PROMPT – State how many lines of the data below contain the string "between", and give only the number.

(Dataset excerpts)
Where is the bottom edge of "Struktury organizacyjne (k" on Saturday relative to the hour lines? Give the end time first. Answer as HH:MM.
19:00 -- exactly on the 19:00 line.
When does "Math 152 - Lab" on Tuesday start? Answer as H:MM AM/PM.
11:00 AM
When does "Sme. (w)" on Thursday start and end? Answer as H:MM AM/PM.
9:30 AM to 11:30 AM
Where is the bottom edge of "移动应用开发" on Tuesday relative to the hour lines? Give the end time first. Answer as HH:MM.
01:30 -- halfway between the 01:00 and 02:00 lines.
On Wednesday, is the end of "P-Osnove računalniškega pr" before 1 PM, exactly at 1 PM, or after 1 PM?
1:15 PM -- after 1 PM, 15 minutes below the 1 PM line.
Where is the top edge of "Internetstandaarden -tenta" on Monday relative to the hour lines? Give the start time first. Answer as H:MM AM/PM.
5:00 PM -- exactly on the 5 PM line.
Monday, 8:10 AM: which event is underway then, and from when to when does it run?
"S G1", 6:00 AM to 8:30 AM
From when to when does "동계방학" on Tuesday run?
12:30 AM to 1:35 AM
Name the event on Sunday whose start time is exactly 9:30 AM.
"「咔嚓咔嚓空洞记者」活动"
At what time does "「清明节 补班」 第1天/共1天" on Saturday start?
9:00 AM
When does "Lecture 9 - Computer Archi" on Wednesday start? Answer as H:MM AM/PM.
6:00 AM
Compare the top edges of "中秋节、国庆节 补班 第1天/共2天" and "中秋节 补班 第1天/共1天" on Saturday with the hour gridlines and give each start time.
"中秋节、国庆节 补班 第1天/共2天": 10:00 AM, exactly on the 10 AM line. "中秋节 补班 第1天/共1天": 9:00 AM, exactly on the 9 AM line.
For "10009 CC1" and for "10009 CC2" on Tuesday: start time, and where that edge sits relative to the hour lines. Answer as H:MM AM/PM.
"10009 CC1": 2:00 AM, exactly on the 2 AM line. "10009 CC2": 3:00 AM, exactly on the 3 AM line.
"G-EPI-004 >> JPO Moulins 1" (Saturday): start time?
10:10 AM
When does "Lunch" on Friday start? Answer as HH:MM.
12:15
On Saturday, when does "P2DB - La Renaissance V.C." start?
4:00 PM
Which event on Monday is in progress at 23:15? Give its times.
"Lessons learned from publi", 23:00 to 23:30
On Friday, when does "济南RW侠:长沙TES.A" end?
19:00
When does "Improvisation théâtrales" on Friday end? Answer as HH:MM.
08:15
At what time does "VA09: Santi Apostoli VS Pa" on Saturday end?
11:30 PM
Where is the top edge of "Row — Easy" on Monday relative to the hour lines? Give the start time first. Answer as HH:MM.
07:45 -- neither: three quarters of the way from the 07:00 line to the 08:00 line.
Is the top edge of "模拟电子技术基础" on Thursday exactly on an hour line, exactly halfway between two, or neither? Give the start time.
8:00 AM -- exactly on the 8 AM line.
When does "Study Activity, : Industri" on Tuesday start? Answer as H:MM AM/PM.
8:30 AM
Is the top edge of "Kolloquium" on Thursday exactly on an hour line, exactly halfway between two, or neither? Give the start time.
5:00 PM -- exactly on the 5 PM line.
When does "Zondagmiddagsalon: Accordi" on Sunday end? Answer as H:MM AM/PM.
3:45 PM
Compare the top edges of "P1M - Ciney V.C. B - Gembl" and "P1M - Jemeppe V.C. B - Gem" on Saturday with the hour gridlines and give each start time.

EXERCISE RESPONSE – 3